Set of tasks:
A – From the You Only Live Twice review, return verbatim the stretch that opens with the words "For a film series" and stops after the words "lava spewing volcanoes.".
B – Supply the next part of the review of You Only Live Twice, picking up after its last sentence.

Given passage:

[start]

BOND, JAMES BOND: You Only Live Twice (1967)

Directed by Lewis Gilbert
Screenplay by Roald Dahl
Additional Story Material by Harold Jack Bloom
Release Date: 13th June 1967 (U.K and U.S)

For a film series famous for its seemingly indestructible lead character, it’s interesting to note that of the first five films in Eon’s Bond series, three of them open with the supposed death of 007.

From Russia with Love tried to fool us with a training exercise and a SPECTRE agent in a Sean Connery mask, while Thunderball went with the lovely visual gag of a coffin draped with the initials JB on it. You Only Live Twice goes all out and actually appears to have Bond shot and killed in its opening moments. 007’s supposed bullet-riddled body takes the audience into Maurice Binder’s psychedelic credit sequence involving semi naked Japanese women and lava spewing volcanoes.

Everything about the fifth Bond film cries out ‘excess’. With Spymania in full swing by the mid-60s, and many films of the genre trying to replicate the increasingly big budgeted production values of the Bond series itself, including Charles K. Feldman’s spoof adaptation of Casino Royale, once again Eon would need to prove that nobody could compete with them. More was going to have to be more.

For the fifth Bond film, the producers opted to adapt Fleming’s eleventh novel, but given that the book of You Only Live Twice involved a recently widowed 007 travelling to Japan and getting into a battle to the death with Blofeld in a castle, it was clear that some changes would be needed to be made in order to bring it to the screen, not least that in not following the order of the novels, Bond was yet to be married on screen.

[end]

Data section:
[start]

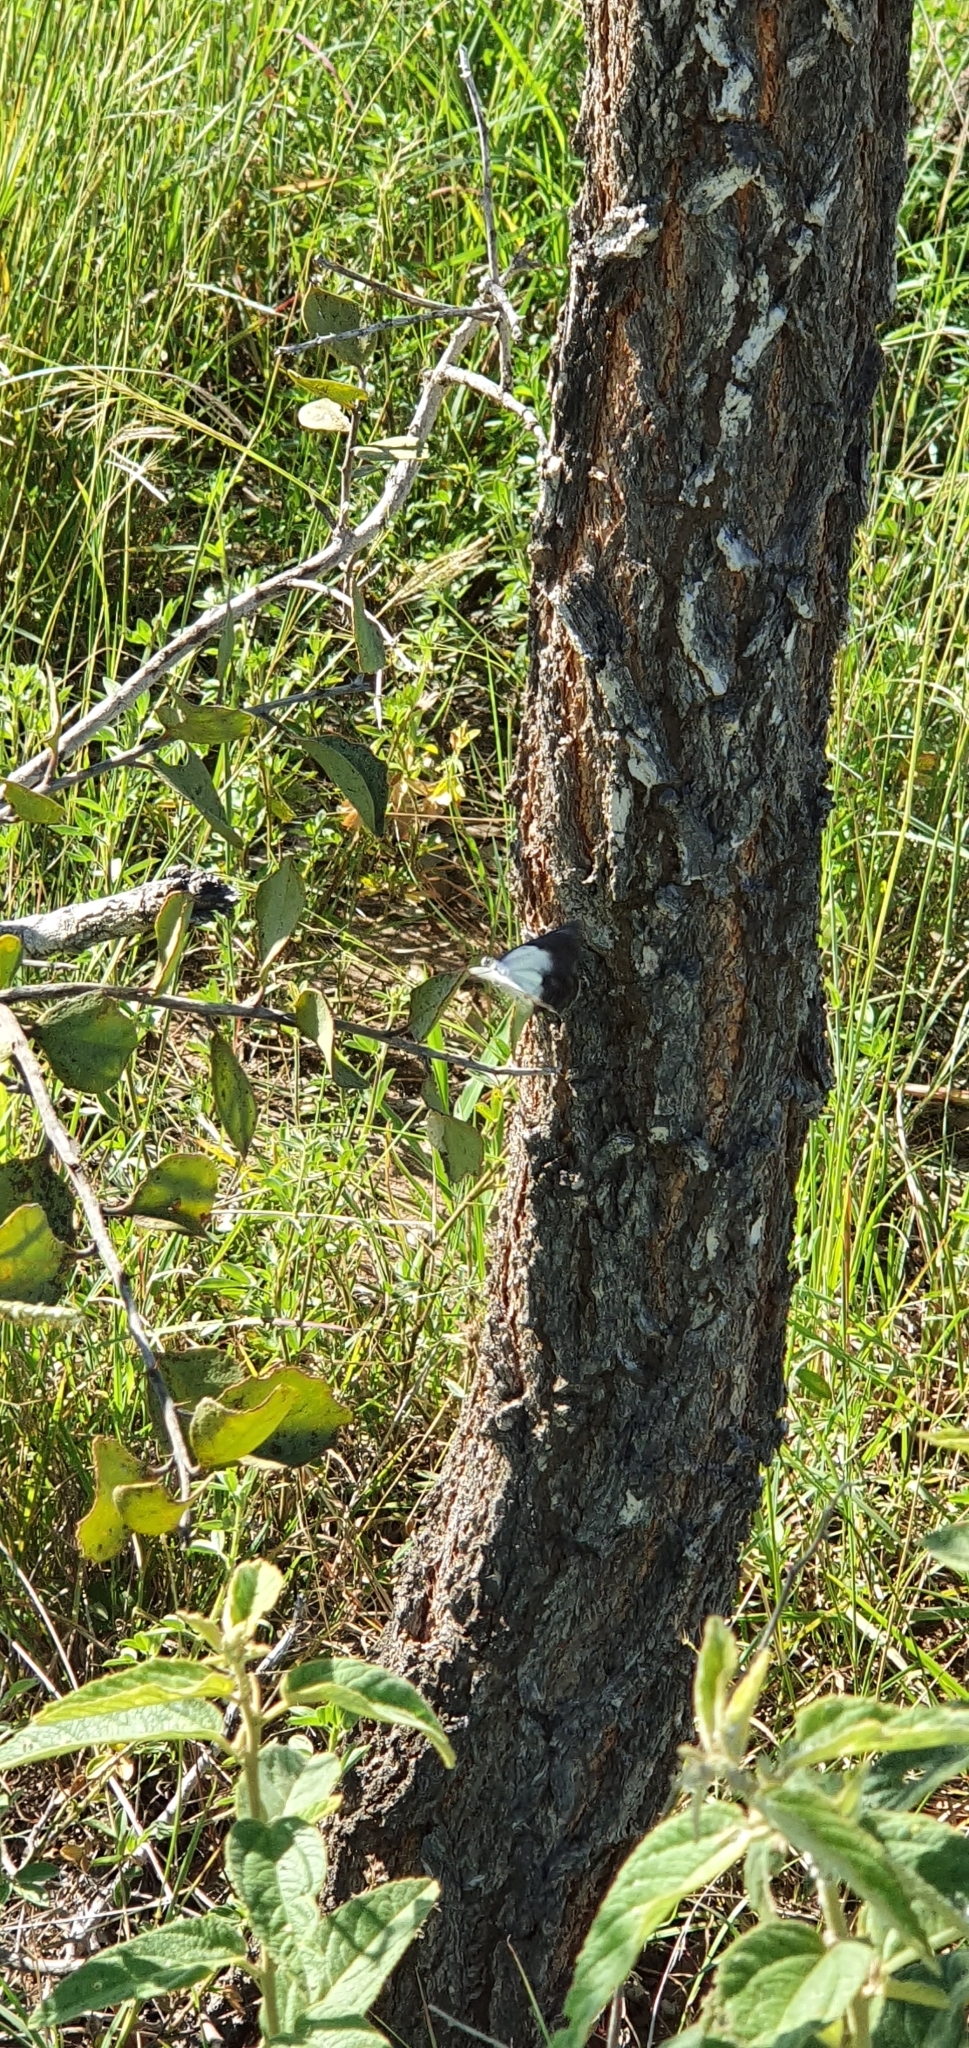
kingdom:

[end]

Answer set:
A –
For a film series famous for its seemingly indestructible lead character, it’s interesting to note that of the first five films in Eon’s Bond series, three of them open with the supposed death of 007.

From Russia with Love tried to fool us with a training exercise and a SPECTRE agent in a Sean Connery mask, while Thunderball went with the lovely visual gag of a coffin draped with the initials JB on it. You Only Live Twice goes all out and actually appears to have Bond shot and killed in its opening moments. 007’s supposed bullet-riddled body takes the audience into Maurice Binder’s psychedelic credit sequence involving semi naked Japanese women and lava spewing volcanoes.

B –
Because the series had yet to make a film version of On Her Majesty’s Secret Service, and was following up Thunderball, Roald Dahl’s screenplay was going to have to jettison Bond mourning for his recently murdered wife Tracy and his quest for revenge against Blofeld who was responsible for killing her.

In fact, Dahl’s screenplay would do more than just ignore the central story of the novel, instead pretty much becoming an original James Bond story that owed less to Fleming’s prose and more to the excessive nature of 60s spy movies that were increasingly favouring epic, expansive borderline fantasy adventures that sometimes threatened to go into the realm of science fiction.

James Bond doesn’t go into space in You Only Live Twice (he would have to wait twelve years and a different actor for that), but if Goldfinger and Thunderball had taken the character and the movies into an increasingly gadget driven aesthetic, then You Only Live Twice was going to take it even further, in a narrative dominated by technology and preoccupation with the space race.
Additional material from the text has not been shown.